<<<<

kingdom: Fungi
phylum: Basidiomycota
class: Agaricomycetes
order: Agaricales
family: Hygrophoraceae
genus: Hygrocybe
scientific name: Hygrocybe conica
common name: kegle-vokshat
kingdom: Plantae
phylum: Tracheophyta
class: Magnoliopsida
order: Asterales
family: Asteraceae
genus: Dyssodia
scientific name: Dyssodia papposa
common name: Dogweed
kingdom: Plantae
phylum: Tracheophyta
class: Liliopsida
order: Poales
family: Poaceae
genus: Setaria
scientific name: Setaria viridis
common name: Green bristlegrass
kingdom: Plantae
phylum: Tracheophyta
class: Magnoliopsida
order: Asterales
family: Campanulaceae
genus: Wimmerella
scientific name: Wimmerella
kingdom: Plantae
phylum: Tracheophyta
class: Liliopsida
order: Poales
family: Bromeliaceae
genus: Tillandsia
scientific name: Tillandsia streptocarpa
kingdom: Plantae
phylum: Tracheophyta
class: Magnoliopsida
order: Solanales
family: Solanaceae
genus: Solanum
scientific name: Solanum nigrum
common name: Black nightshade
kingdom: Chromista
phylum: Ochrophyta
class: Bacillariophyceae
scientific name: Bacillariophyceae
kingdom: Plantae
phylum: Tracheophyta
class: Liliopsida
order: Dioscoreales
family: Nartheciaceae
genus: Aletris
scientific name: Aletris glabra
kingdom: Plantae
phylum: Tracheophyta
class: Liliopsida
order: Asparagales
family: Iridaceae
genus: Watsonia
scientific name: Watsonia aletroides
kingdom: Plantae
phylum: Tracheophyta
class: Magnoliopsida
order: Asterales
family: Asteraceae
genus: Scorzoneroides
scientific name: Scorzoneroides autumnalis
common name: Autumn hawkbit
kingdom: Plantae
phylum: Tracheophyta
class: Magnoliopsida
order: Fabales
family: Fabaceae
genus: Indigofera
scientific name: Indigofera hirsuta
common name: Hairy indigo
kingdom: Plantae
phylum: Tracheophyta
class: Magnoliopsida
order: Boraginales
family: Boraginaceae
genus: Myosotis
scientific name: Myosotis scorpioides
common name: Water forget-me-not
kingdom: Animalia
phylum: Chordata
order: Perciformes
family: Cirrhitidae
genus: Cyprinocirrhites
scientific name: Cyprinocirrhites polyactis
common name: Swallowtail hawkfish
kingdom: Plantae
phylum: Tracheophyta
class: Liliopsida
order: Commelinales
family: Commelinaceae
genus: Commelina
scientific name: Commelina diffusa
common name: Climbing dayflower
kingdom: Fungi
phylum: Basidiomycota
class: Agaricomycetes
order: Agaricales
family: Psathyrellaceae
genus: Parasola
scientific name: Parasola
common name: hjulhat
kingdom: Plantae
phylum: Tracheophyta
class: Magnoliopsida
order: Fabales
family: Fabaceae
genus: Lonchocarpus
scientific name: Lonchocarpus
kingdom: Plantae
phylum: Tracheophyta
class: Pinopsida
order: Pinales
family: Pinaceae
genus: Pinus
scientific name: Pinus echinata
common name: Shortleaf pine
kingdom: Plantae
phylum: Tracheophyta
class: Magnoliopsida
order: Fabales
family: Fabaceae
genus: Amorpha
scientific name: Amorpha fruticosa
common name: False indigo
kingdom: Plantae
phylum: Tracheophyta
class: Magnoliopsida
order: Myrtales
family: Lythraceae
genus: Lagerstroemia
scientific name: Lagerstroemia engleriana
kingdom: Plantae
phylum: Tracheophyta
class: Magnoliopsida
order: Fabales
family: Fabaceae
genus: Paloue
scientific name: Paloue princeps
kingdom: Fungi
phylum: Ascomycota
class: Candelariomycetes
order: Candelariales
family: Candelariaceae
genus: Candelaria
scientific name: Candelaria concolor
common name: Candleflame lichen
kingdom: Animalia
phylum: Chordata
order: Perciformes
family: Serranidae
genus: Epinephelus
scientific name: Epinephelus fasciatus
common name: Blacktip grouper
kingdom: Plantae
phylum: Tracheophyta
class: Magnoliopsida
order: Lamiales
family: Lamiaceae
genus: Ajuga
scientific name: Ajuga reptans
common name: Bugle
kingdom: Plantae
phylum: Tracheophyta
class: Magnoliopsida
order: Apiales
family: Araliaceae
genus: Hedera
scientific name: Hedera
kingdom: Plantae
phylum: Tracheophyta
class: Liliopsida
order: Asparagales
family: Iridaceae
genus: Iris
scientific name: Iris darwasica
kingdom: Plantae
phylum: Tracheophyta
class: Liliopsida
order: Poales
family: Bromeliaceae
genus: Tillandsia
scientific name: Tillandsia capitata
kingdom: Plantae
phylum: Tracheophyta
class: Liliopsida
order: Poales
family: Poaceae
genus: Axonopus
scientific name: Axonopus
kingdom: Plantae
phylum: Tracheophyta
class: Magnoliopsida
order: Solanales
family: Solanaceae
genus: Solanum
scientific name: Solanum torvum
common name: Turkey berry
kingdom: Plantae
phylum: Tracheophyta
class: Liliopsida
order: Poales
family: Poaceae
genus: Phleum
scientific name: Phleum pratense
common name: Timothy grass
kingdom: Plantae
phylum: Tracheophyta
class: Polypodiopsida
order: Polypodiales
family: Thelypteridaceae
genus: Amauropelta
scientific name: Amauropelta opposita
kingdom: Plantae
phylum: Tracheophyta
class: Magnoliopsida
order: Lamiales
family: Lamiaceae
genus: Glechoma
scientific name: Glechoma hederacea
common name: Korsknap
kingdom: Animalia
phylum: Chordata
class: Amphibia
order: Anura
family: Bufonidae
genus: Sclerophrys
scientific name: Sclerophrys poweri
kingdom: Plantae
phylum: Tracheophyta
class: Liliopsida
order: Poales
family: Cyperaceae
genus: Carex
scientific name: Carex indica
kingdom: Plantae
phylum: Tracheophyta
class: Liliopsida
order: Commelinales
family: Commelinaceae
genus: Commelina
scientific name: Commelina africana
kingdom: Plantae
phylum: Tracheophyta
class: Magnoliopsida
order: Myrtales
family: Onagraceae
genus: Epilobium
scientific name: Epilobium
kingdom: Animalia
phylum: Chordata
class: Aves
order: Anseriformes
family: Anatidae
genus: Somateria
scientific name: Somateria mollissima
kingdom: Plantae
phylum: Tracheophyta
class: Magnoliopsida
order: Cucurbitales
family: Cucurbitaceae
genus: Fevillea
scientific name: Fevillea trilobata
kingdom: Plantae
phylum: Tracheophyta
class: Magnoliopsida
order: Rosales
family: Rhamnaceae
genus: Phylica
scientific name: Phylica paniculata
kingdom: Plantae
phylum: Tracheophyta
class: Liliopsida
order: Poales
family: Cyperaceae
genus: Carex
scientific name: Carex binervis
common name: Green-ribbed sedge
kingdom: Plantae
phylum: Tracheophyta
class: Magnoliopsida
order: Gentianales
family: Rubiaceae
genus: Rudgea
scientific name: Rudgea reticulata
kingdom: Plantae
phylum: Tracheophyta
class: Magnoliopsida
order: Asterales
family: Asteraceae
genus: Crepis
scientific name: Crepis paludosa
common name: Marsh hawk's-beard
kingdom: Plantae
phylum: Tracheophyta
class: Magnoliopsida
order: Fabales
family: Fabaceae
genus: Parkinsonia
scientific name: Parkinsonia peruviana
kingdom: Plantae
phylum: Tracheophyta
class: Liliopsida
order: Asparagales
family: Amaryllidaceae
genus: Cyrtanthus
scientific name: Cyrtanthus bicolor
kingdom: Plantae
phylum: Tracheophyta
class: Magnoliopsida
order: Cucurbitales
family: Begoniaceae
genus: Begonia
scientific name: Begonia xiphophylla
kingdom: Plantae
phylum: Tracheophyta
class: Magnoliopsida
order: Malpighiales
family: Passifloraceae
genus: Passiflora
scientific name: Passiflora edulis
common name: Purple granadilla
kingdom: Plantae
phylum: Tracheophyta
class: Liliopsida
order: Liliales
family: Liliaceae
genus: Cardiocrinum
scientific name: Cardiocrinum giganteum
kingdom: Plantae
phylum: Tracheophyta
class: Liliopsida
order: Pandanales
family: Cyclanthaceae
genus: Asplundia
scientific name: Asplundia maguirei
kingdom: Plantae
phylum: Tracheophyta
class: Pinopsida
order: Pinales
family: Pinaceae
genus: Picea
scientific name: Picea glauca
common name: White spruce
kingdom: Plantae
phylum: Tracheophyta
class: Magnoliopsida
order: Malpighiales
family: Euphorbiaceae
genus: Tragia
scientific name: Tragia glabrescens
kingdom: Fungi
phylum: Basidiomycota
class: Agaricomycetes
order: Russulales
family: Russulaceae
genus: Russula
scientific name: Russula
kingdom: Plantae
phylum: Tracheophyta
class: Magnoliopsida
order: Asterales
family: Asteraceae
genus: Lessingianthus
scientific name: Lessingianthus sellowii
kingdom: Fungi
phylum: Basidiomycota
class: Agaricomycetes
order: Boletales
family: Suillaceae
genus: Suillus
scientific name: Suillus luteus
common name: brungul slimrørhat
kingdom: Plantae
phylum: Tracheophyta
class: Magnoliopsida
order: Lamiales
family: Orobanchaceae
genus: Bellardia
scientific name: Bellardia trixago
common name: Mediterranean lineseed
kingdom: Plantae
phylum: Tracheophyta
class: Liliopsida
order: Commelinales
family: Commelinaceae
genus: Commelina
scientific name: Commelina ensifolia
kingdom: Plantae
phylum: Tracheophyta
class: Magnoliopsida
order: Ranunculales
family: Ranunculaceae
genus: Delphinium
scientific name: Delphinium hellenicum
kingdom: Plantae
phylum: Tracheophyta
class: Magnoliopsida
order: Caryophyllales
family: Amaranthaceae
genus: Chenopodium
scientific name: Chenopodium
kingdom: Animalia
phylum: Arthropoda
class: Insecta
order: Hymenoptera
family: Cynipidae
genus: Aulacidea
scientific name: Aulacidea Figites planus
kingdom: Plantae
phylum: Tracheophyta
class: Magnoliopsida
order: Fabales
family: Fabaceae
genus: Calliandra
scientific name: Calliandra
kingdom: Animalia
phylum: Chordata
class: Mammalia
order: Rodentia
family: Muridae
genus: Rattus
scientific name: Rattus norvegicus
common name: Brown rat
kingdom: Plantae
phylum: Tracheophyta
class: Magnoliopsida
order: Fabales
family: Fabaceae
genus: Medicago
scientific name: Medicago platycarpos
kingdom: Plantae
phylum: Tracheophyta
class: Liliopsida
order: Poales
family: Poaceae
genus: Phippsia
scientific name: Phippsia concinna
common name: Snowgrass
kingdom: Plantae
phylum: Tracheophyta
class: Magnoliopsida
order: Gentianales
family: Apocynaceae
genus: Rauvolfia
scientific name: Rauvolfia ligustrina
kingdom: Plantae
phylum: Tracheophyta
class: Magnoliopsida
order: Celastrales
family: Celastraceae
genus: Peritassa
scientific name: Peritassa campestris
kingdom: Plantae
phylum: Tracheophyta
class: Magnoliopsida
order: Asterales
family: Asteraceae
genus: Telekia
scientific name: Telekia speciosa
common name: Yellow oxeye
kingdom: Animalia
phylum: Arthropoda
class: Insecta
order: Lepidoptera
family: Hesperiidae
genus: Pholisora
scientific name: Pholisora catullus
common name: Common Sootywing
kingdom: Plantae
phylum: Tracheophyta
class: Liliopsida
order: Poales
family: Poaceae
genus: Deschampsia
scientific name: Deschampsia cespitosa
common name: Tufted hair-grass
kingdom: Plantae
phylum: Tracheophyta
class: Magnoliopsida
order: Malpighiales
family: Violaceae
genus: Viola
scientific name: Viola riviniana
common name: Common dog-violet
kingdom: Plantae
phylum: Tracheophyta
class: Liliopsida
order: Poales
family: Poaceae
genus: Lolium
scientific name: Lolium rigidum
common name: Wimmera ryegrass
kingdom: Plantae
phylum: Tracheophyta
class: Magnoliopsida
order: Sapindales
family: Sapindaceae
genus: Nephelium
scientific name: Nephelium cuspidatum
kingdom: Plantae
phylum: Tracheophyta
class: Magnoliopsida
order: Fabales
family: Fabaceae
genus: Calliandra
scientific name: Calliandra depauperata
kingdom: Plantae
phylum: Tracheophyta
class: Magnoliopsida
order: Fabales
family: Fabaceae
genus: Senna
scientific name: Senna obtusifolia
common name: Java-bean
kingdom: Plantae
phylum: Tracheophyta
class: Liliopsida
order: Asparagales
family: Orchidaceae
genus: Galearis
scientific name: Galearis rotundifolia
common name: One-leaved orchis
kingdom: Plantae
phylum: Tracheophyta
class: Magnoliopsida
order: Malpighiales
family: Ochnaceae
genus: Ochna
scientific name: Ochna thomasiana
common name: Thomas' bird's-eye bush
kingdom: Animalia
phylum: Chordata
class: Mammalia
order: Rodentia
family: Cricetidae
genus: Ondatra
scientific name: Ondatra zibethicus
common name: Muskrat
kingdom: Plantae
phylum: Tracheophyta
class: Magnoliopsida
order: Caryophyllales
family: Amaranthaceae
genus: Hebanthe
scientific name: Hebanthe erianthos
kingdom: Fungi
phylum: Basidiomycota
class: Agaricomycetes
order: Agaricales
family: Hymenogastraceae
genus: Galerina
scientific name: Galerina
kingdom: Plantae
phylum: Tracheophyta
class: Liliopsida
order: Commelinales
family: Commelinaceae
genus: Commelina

>>>>

Consigne: Quelles lignes du matériel ci-dessus contiennent la chaîne « Calliandra » ? Rassemblez-les toutes en les recopiant.

Corrigé:
genus: Calliandra
scientific name: Calliandra
genus: Calliandra
scientific name: Calliandra depauperata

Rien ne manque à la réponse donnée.